The task:
Word-for-word reproduction, images excluded: copy every entry below.

--- START ---

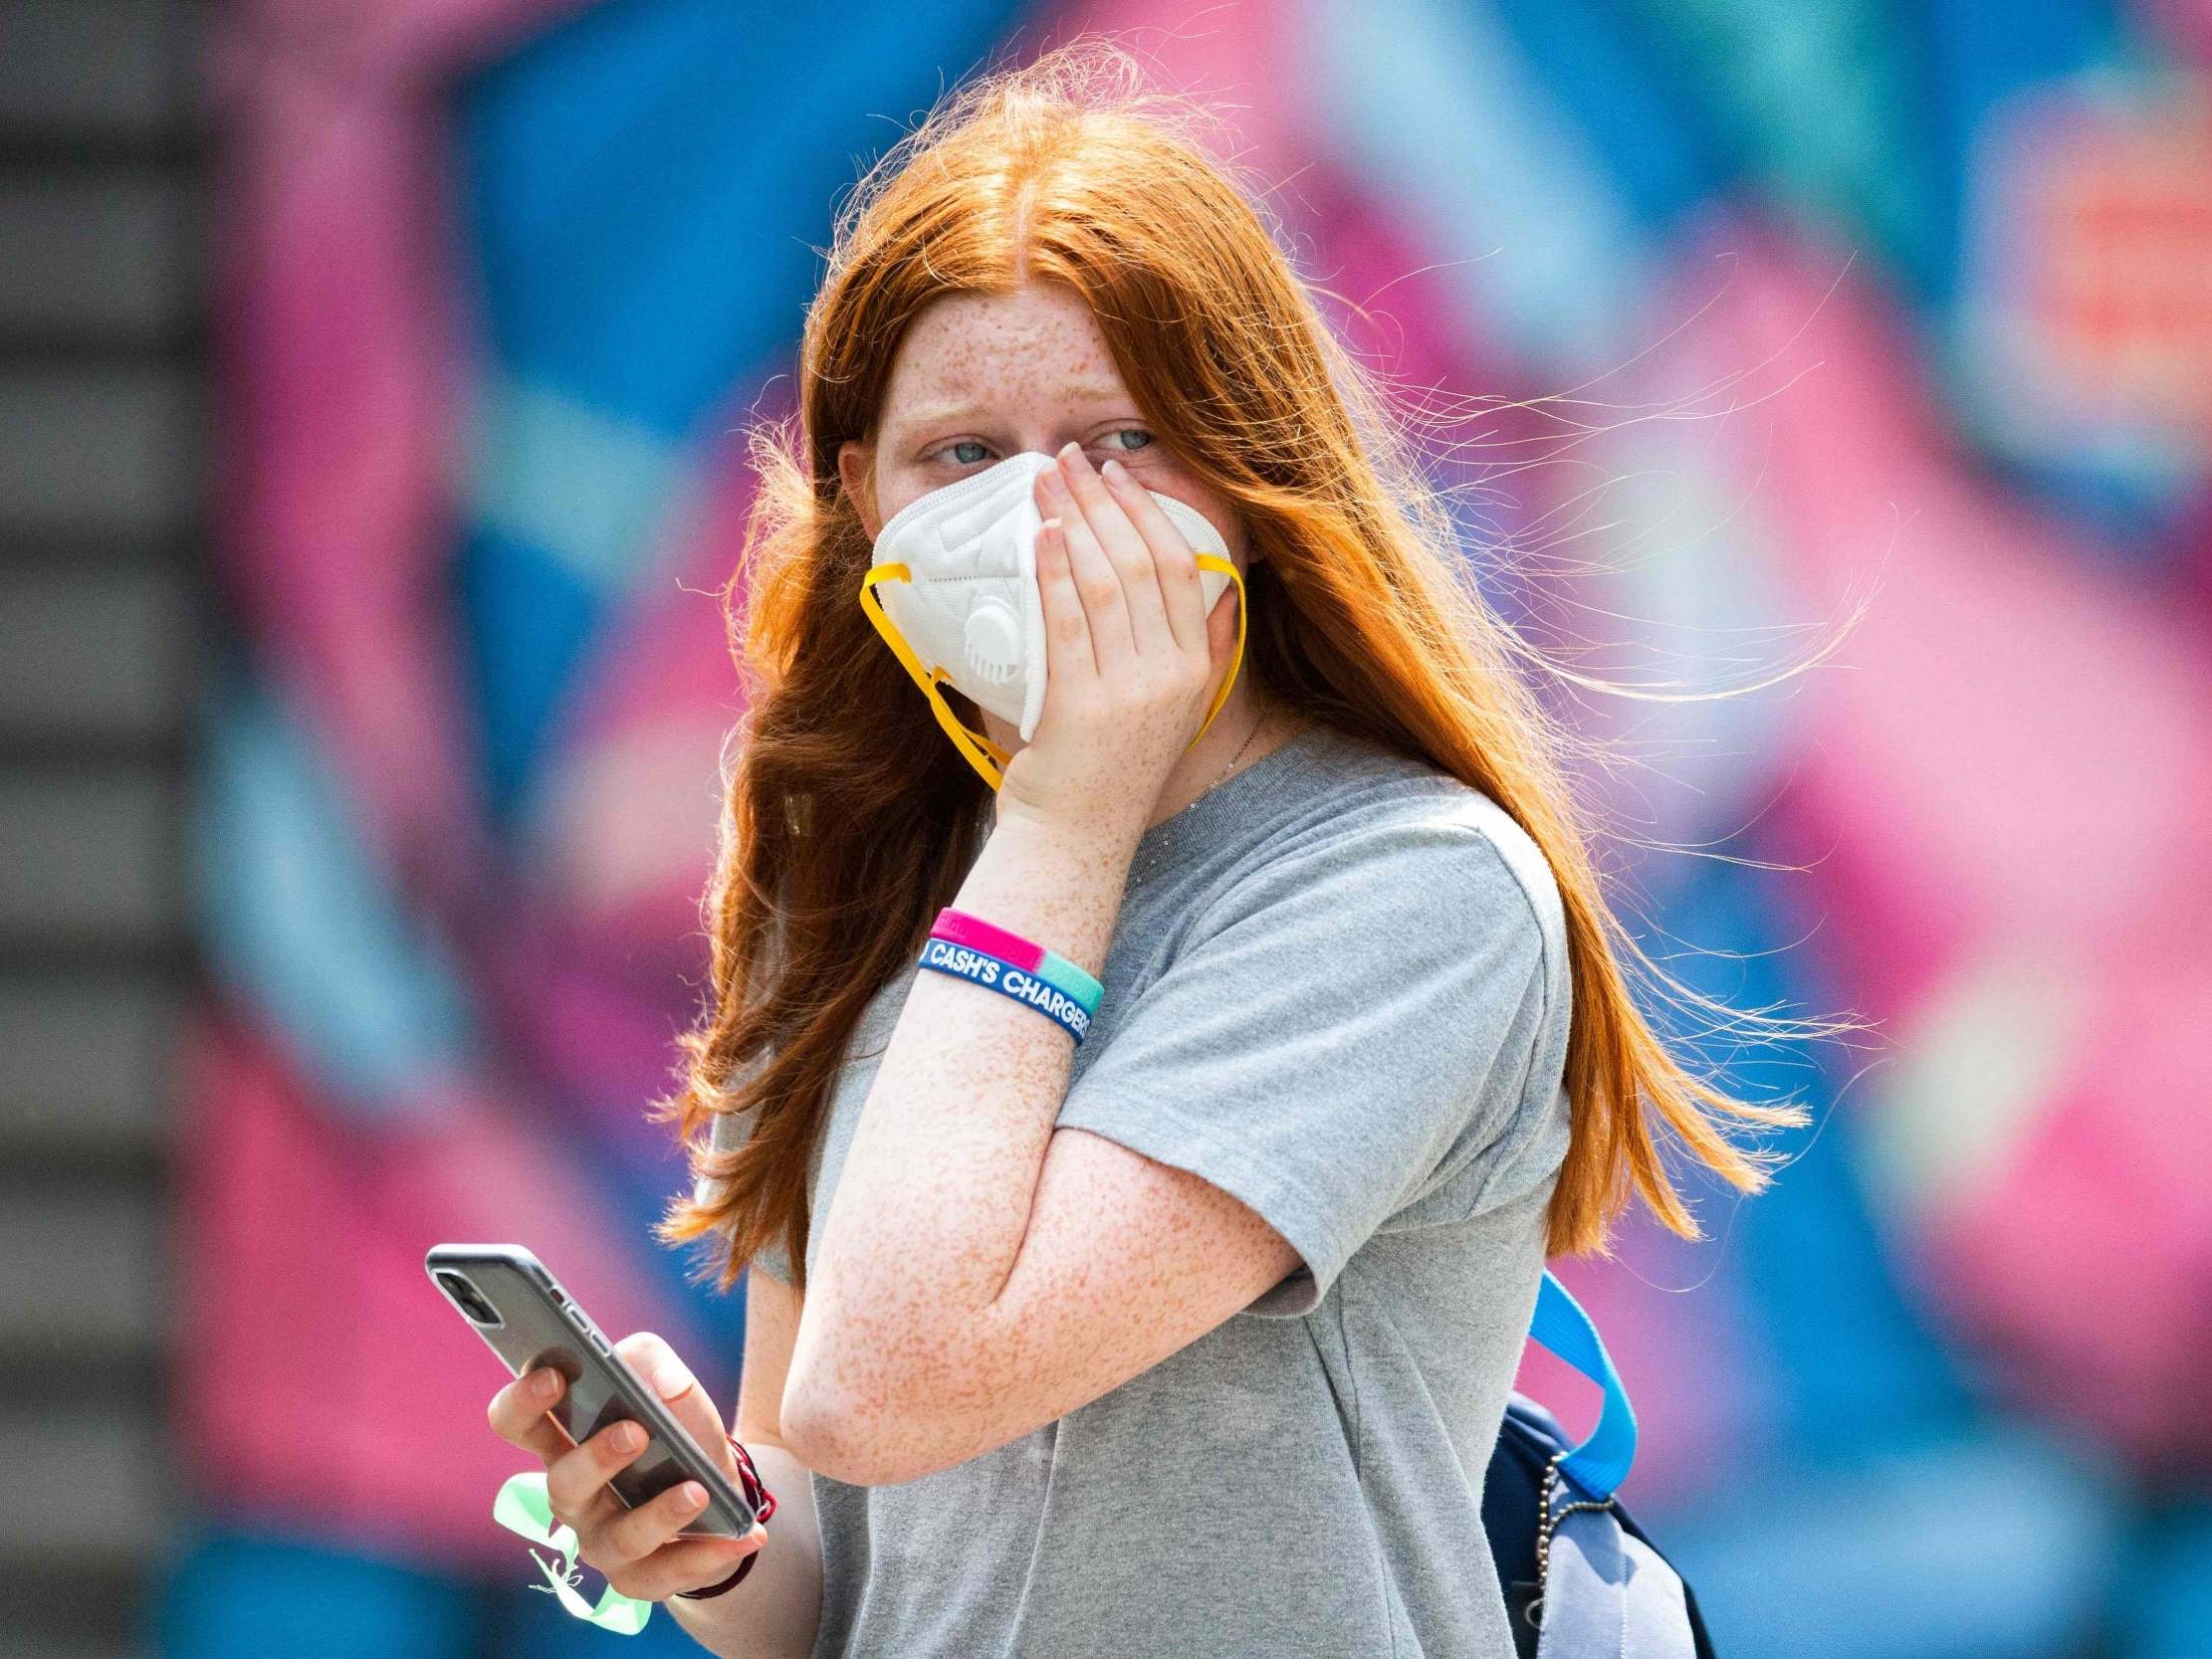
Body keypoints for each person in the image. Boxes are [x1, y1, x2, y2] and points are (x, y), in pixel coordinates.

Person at [486, 37, 1830, 1659]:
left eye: (1118, 444)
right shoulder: (851, 881)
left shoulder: (1407, 890)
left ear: (1248, 481)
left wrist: (1066, 807)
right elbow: (848, 1565)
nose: (1044, 516)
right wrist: (706, 1549)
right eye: (961, 455)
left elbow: (891, 1380)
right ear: (860, 499)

--- END ---

Finished exercise:
Body keypoints for each person in the image. Boxes are [x1, y1, x2, y2] and points are (x, y), in pixel coordinates.

Person at [486, 37, 1830, 1659]:
left eye: (1118, 444)
right shoulder: (851, 881)
left shoulder: (1407, 890)
left ear: (1248, 481)
left wrist: (1066, 807)
right elbow: (848, 1565)
nose: (1044, 516)
right wrist: (706, 1549)
right eye: (961, 455)
left elbow: (891, 1380)
right ear: (860, 499)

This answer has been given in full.